The object of the present invention is achieved by the following circuit.
That is, the fuse programming circuit comprises a fuse having first and second ends and programmed in accordance with a current supplied, the first end being connected to a first power supply; a thyristor having first and second electrodes and gate electrode, the first electrode being connected to the second end of the fuse and the second electrode being connected to a second power supply lower in potential than the first power supply; and a control circuit having an input terminal supplied with an input signal and an output terminal connected to the gate electrode of the thyristor, the control circuit generating a control signal in accordance with the input signal which is supplied to the gate electrode of the thyristor to turn the thyristor ON.
Further, the object of the invention is achieved by the following circuit.

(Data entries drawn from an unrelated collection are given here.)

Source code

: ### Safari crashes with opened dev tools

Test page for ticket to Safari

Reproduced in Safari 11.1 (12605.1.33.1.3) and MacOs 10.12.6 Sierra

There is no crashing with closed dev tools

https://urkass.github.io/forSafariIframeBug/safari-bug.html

That is, the fuse programming circuit comprises a plurality of fuses having first and second ends and programmed in accordance with a current supplied, the first end of the respective fuse being connected to a first power supply; a plurality of thyristors having first and second electrodes and first and second gate electrodes, the first electrode of the respective thyristor being connected to the second end of the corresponding fuse and the second electrode being connected to a second power supply lower in potential than the first power supply; and a control circuit having an input terminal supplied with an input signal and a plurality of output terminals connected to the first and second gate electrodes of the respective thyristor, the control circuit generating a control signal for selecting one of these thyristors in accordance with the input signal.

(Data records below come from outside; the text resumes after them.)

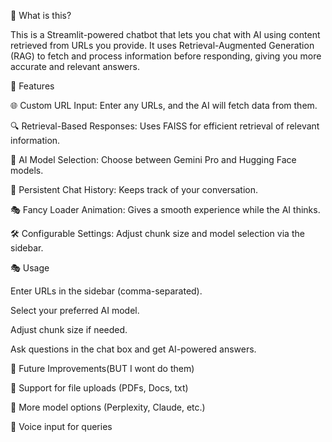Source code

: 

🚀 What is this?

This is a Streamlit-powered chatbot that lets you chat with AI using content retrieved from URLs you provide. It uses Retrieval-Augmented Generation (RAG) to fetch and process information before responding, giving you more accurate and relevant answers.

🎯 Features

🌐 Custom URL Input: Enter any URLs, and the AI will fetch data from them.

🔍 Retrieval-Based Responses: Uses FAISS for efficient retrieval of relevant information.

🤖 AI Model Selection: Choose between Gemini Pro and Hugging Face models.

💾 Persistent Chat History: Keeps track of your conversation.

🎭 Fancy Loader Animation: Gives a smooth experience while the AI thinks.

🛠 Configurable Settings: Adjust chunk size and model selection via the sidebar.



🎭 Usage

Enter URLs in the sidebar (comma-separated).

Select your preferred AI model.

Adjust chunk size if needed.

Ask questions in the chat box and get AI-powered answers.



🔮 Future Improvements(BUT I wont do them)

📝 Support for file uploads (PDFs, Docs, txt)

🔄 More model options (Perplexity, Claude, etc.)

🎤 Voice input for queries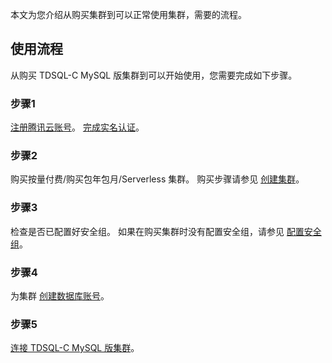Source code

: 本文为您介绍从购买集群到可以正常使用集群，需要的流程。

## 使用流程
从购买 TDSQL-C MySQL 版集群到可以开始使用，您需要完成如下步骤。

### 步骤1
[注册腾讯云账号](https://cloud.tencent.com/document/product/1003/79164)。
[完成实名认证](https://cloud.tencent.com/document/product/1003/79165)。

### 步骤2
购买按量付费/购买包年包月/Serverless 集群。
购买步骤请参见 [创建集群](https://cloud.tencent.com/document/product/1003/30505)。

### 步骤3
检查是否已配置好安全组。
如果在购买集群时没有配置安全组，请参见 [配置安全组](https://cloud.tencent.com/document/product/1003/62745)。

### 步骤4
为集群 [创建数据库账号](https://cloud.tencent.com/document/product/1003/62730)。

### 步骤5
[连接 TDSQL-C MySQL 版集群](https://cloud.tencent.com/document/product/1003/37907)。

The present invention can be applied to a fuse whose current path is cut off in accordance with a current supplied or an antifuse whose current path is short-circuited in accordance with a current supplied.
According to the present invention, the fuse is programmed with the use of a thyristor. This thyristor, though being smaller in size than the MOSFET and bipolar transistor, can control a high voltage/large current and, therefore, it can prevent the necessity to increase the chip area and is able to positively program fuses.
Additional objects and advantages of the invention will be set forth in the description which follows, and in part will be obvious from the description, or may be learned by practice of the invention. The objects and advantages of the invention may be realized and obtained by means of the instrumentalities and combinations particularly pointed out hereinafter.